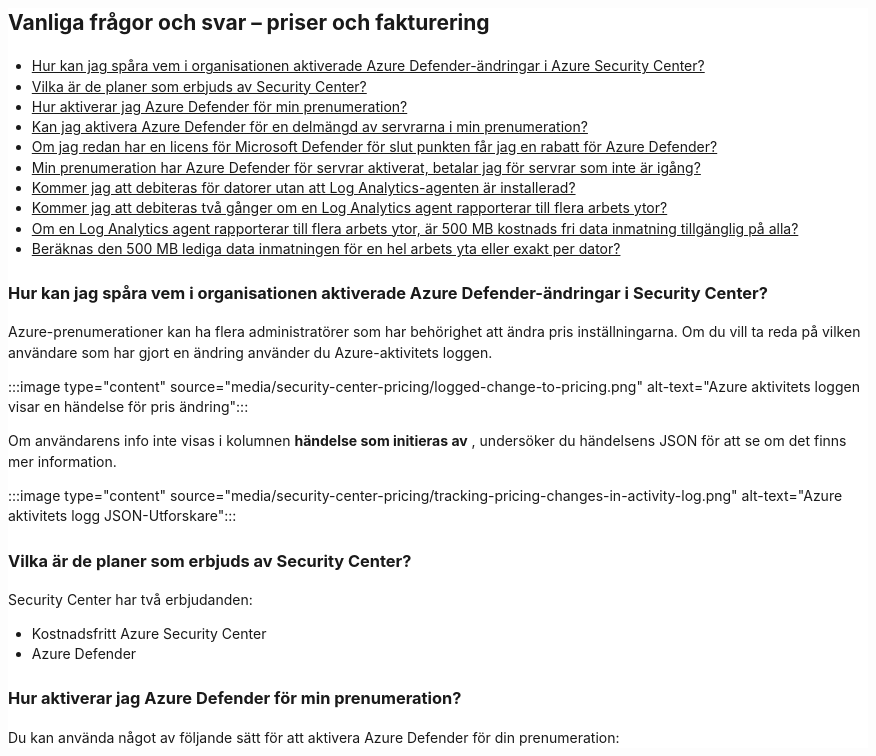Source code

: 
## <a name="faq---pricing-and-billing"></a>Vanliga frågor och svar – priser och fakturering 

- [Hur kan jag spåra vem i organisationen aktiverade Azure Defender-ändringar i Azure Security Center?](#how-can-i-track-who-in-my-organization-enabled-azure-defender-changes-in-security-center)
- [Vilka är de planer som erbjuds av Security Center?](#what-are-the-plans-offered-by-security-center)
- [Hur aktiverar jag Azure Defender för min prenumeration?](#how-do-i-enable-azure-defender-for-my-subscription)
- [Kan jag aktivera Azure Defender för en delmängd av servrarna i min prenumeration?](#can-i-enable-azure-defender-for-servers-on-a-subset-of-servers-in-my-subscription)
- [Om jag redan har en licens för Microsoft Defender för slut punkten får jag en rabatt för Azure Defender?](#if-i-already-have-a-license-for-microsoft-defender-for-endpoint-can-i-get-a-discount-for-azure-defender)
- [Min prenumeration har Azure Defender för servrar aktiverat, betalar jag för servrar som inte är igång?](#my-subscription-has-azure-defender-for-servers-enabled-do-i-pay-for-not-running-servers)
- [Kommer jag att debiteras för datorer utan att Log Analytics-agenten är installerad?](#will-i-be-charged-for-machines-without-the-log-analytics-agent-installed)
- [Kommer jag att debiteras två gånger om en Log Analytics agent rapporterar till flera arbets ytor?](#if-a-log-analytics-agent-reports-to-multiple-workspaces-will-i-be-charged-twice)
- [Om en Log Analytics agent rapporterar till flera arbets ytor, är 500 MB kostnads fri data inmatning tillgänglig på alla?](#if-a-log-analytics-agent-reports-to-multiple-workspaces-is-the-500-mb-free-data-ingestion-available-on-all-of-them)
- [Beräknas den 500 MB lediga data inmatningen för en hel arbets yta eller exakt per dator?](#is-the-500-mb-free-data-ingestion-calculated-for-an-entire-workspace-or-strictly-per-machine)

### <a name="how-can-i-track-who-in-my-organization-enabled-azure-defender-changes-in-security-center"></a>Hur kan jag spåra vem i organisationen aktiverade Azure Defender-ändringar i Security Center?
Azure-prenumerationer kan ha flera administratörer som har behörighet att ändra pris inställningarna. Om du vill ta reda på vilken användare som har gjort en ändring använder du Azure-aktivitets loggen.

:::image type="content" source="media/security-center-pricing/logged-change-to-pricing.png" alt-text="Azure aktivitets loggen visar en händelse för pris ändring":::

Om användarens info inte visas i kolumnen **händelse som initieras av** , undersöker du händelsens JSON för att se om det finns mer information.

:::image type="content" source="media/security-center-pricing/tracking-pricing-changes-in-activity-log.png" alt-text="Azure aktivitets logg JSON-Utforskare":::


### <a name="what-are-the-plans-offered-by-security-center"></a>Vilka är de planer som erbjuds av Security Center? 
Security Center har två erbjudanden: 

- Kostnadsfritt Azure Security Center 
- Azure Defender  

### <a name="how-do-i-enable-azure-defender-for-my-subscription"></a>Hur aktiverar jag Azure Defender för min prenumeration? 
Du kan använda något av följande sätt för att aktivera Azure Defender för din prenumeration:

========================

**Exercise requirements**
Copy the rows from the beginning through the line containing "priser och fakturering", with both ends included. Leave the pictures out of your answer.

**Result of the task**
Source code

: 
## <a name="faq---pricing-and-billing"></a>Vanliga frågor och svar – priser och fakturering 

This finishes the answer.